Cette constatation incite M. I. Coeuret à dire que "l'explication profonde de cette décision peut sans doute être trouvée dans une certaine conception de la personnalité morale proche de la théorie de la réalité ; qui, en reconnaissant au groupement une volonté propre, permet de s'affranchir assez nettement de l'établissement préalable de la responsabilité individuelle."

Dans l'état actuel du droit, l'engagement de la responsabilité de la personne morale suppose l'accomplissement d'une infraction par ses organes ou représentants c'est-à-dire l'acte d'une personne physique. Autrement dit, admettre que la responsabilité personnelle du représentant ou de l'organe, condition préalable à celle de la personne morale disparaît dès lors que la responsabilité de la personne morale a été retenue, c'est effectivement, comme le soulignent M. I. Coeuret et Mme G. Giudicelli-Delage (Rev.sc.crim. 1996, n.2), choisir de passer sous silence les conditions légales d'engagement de la responsabilité des personnes morales prévues à l'article 121-2 C.pén..

Toutefois, les partisans du non cumul, en particulier, ceux qui souhaitent que la responsabilité de la commune limite le domaine de la responsabilité pénale du maire aux seuls cas d'infractions intentionnelles ou de faute grave, ne poussent pas la réflexion aussi loin. Il en va notamment ainsi des rédacteurs de la circulaire du 5 avril 1995 commentant la loi "Barnier" du 2 février 1995 relative au renforcement de la protection de l'environnement, qui proposent de distinguer les faits "qui relèvent principalement d'une gestion défectueuse de la personne morale et ceux qui traduisent une véritable faute personnelle de son dirigeant."

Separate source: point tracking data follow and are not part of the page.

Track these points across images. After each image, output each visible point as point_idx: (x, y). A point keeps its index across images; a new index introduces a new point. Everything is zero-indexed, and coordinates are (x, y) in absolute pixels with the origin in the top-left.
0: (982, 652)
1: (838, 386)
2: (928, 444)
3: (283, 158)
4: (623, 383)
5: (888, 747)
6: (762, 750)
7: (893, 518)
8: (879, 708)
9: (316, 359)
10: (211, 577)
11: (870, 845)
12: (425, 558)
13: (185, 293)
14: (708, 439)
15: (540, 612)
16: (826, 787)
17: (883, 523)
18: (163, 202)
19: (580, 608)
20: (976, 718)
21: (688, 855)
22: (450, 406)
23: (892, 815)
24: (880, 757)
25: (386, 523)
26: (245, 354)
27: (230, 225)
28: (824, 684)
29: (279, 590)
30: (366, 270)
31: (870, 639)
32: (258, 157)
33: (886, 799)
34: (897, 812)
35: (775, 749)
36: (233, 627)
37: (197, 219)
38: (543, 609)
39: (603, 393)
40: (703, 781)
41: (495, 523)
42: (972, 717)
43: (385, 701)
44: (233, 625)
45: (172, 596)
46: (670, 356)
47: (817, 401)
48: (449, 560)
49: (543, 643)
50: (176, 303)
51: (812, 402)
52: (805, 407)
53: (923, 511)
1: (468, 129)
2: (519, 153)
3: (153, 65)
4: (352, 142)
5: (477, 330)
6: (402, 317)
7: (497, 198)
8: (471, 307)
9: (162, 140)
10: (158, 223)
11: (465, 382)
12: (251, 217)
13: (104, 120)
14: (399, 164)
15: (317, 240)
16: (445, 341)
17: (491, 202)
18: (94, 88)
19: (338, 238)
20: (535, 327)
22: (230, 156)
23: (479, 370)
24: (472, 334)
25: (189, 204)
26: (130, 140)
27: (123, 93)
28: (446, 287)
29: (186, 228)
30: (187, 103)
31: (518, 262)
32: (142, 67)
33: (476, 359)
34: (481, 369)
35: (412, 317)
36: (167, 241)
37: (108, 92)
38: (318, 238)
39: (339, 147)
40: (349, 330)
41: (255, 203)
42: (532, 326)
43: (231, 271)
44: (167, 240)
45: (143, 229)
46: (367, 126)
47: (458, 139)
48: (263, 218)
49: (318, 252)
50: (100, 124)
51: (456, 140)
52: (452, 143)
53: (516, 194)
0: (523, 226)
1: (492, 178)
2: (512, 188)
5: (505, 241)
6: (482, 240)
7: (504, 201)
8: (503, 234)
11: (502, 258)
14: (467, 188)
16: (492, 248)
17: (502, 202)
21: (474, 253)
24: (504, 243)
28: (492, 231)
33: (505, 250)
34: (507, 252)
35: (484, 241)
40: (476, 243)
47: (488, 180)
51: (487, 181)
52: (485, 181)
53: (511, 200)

Prenant l'exemple de la situation des maires, le Ministère de la Justice demande clairement aux parquets de rechercher prioritairement la responsabilité de la commune, si la pollution constatée résulte "d'un mauvais fonctionnement des services communaux", et de ne poursuivre la personne physique que s'il est démontré qu'elle a "gravement manqué à sa fonction, en n'accomplissant pas toutes les diligences normales pour éviter la pollution, compte tenu notamment des avertissements et mises en demeure qui avaient pu lui être adressés par les services compétents de l'Etat" (Quest. n.9186, JO Sénat Q, 02/03/95, p.512 ; Quest. n.10378, JO Sénat Q, 27/04/95, p.1011 ; Quest. n.10717, JO Sénat Q, 19/10/95).

Par ailleurs, si un principe général de non cumul paraît contraire à la Constitution en ce qu'il risquerait de porter atteinte à l'égalité des citoyens, "il est possible d'envisager d'instituer une telle règle pour les infractions matérielles (qui sont désormais nécessairement des contraventions en application de l'article 121-3 C.pén.), dans la mesure où ces infractions sont constituées en l'absence de toute faute" (F. DESPORTES et F. LE GUNEHEC, le Nouveau Droit pénal, t.1, 2e édit., Economica, 1996, p.466).

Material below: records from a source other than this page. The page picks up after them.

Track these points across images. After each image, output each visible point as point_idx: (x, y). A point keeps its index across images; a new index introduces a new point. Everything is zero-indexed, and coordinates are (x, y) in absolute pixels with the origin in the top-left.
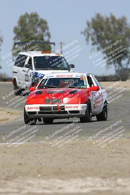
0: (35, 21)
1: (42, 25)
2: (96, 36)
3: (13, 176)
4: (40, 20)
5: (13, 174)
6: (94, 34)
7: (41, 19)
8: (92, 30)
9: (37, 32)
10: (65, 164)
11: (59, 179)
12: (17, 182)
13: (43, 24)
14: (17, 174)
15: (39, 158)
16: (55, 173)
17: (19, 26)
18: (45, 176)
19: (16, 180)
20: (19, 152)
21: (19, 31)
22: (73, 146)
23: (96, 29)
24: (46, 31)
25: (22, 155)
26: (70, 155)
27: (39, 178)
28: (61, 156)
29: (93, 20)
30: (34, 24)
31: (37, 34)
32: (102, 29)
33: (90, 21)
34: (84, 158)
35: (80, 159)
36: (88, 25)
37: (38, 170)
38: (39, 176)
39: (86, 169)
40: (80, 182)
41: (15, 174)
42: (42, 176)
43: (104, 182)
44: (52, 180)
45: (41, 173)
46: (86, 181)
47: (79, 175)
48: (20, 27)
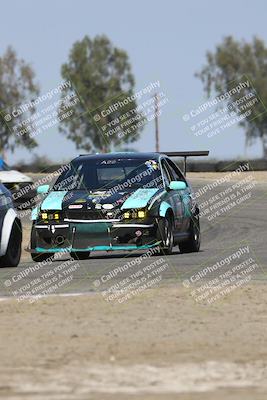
0: (103, 53)
1: (118, 59)
2: (224, 81)
3: (61, 360)
4: (112, 52)
5: (59, 357)
6: (221, 77)
7: (116, 50)
8: (218, 70)
9: (107, 74)
10: (165, 336)
11: (151, 365)
12: (68, 371)
13: (120, 60)
14: (69, 357)
15: (112, 325)
16: (144, 353)
17: (71, 63)
18: (125, 359)
19: (67, 367)
20: (71, 313)
21: (73, 72)
22: (180, 300)
23: (224, 67)
24: (126, 72)
25: (78, 318)
26: (173, 317)
27: (112, 363)
28: (156, 319)
29: (219, 50)
30: (101, 59)
31: (108, 79)
32: (236, 67)
33: (214, 51)
34: (202, 323)
35: (194, 326)
36: (210, 60)
37: (110, 348)
38: (113, 359)
39: (207, 345)
40: (193, 371)
41: (65, 355)
42: (118, 359)
43: (241, 370)
44: (138, 367)
45: (116, 353)
46: (205, 369)
47: (193, 357)
48: (73, 65)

Toutes ces hésitations de la doctrine révèlent à quel point les difficultés soulevées par la création de la responsabilité pénale de la commune, par la mise en jeu de la responsabilité pénale du maire pour des faits non intentionnels et de façon plus générale, par la responsabilité pénale de l'élu et de sa collectivité dans son ensemble, loin de ne fonder que des inquiétudes d'ordre pratique, sont susceptibles d'entraîner des modifications profondes du droit pénal, sans lesquelles la matière risquerait de devenir une source inépuisable d'incohérences ou du moins d'interrogations. Ce constat est d'autant plus préoccupant qu'un

nombre important de comportements et d'activités sont visés. Et il apparaît alors indispensable de déterminer l'étendue de la responsabilité pénale du maire et de la commune si l'on veut se rendre compte véritablement de l'acuité des débats que celle-ci soulève.